**Material provided:**
_ _ _ _ _

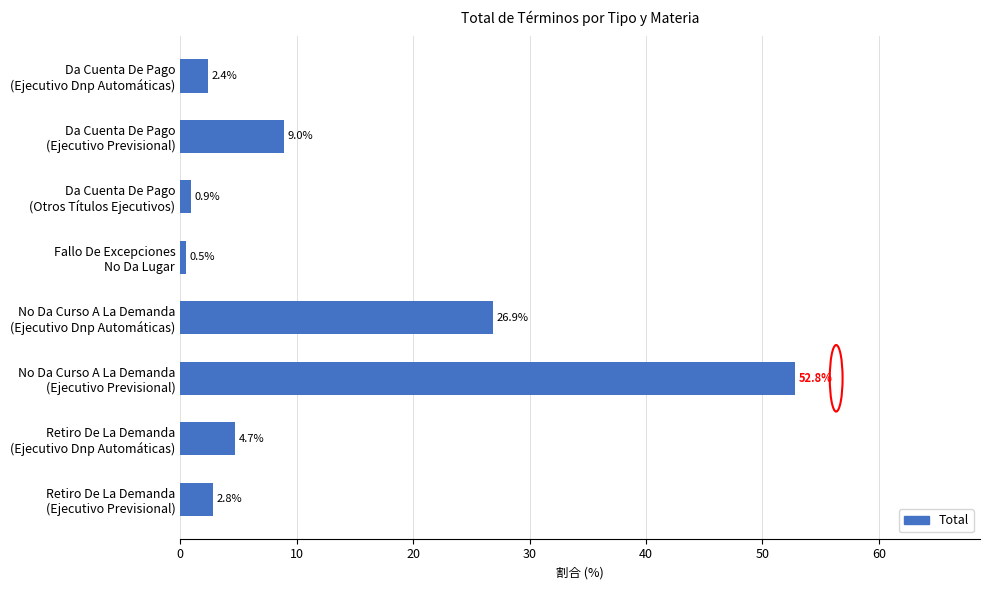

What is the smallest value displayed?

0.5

_ _ _ _ _

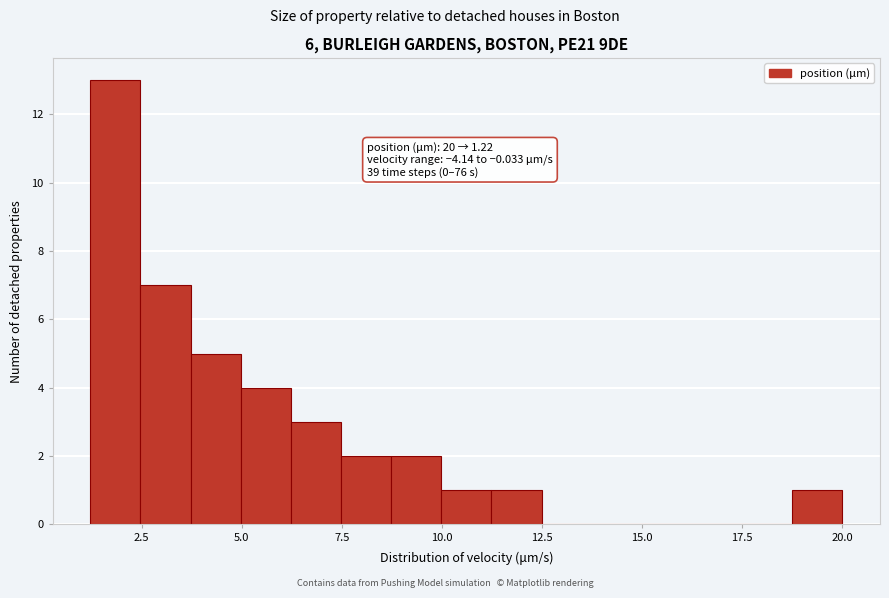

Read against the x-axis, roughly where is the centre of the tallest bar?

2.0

_ _ _ _ _

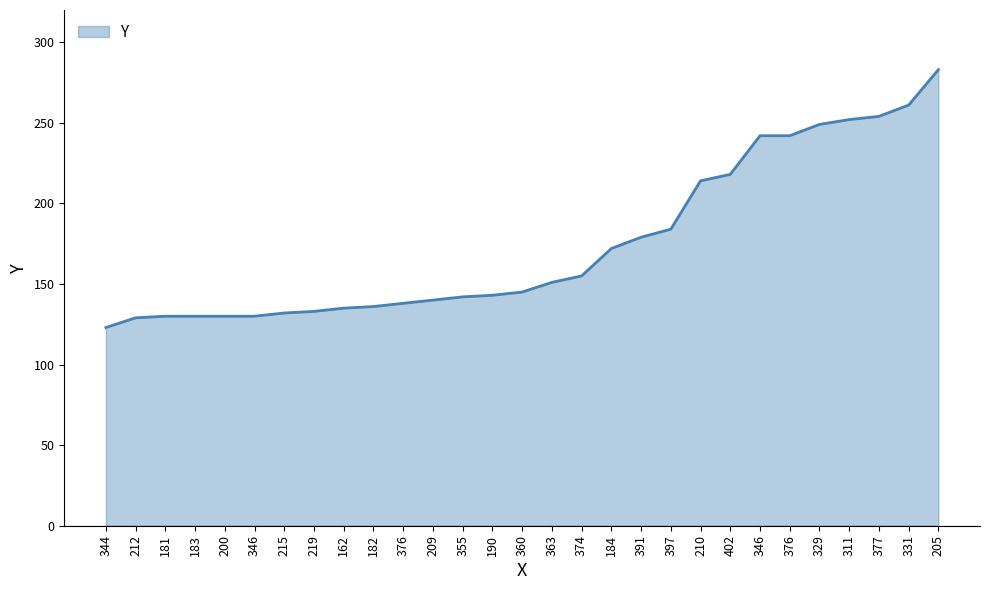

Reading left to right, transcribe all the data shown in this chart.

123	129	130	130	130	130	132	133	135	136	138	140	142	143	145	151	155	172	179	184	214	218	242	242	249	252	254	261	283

_ _ _ _ _

**Goal of the exercise:** Count the lines in the rows above that contain the word "where", treating uppercase and lowercase letters as different. Reply with the number alone.

**Result of this task:** 1